Es ist kurz nach 7 Uhr abends, als meine Anspannung wie aus dem Nichts die Grenzen des auch nur annähernd erträglichen sprengt.
Ich versuche, auszuhalten. Mich zu beruhigen. Benutze Skills. Die Anspannung lacht.
Es dauert 40 Minuten, ehe ich mich entschließe, zur medizinischen Zentrale zu gehen und mit einem Co-Therapeuten zu sprechen. Hochstress. 99 von 100. Gründe? Ich habe nur eine diffuse Ahnung, die ich aber weder genau greifen, noch erzählen kann (denn wie würde es wohl aussehen, wenn ich sagen müsste, dass ich seit letzter Woche aus mir nicht nachvollziehbaren Gründen zu viele Deziliter Blut verloren habe und heute auf Anraten meines Körpers wirklich nach einem letzten Mal davon Abstand nehmen wollte).
Ich habe vergessen, dass ich tatsächlich so etwas wie Bedarfsmedikation auf meinem Zimmer und in meiner Verordnung habe und es schaut auch niemand nach, als mir anschließend großzügig zwei Baldrian ausgehändigt werden, die nur durch Globuli noch an Absurdität überboten werden könnten – auch wenn man bedenkt, dass ich bis Anfang dieser Woche noch wegen deutlicher Suizidgedanken zweimal am Tag zum Gespräch musste und auch jetzt aufgefordert war, mir jederzeit Hilfe zu holen.

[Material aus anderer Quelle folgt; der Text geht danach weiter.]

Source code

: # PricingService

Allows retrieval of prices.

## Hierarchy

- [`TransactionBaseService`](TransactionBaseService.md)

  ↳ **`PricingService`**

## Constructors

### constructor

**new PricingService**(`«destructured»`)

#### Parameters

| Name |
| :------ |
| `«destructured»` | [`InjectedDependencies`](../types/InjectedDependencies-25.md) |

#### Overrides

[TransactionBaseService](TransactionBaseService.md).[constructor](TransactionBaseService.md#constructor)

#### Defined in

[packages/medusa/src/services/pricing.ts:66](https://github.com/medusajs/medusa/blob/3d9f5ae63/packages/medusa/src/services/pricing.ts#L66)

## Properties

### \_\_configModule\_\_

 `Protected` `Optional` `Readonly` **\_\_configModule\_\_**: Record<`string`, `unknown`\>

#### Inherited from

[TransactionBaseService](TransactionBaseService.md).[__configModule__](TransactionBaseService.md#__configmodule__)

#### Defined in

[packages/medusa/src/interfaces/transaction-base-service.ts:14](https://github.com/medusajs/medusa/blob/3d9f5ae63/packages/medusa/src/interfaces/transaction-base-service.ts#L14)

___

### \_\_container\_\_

Ich will ihnen eine Chance geben. Wirklich. Nehme die Placebos Pflanzenwirkstoffe und skille weiter. Zehn Minuten. Zwanzig. Und finde mich am Ende mit blutiger Rasierklinge, einem zu tiefen Schnitt am Bein, klappernden Zähnen und – endlich – heulend in der Dusche wieder. Schmerzen suche ich vergeblich. Genauso wie irgendwelche anderen Gefühle.
Ich ignoriere, dass es wohl eigentlich mehr als ein Pflaster bräuchte und beschließe, dass es ausreichen muss, es morgen professionell versorgen zu lassen.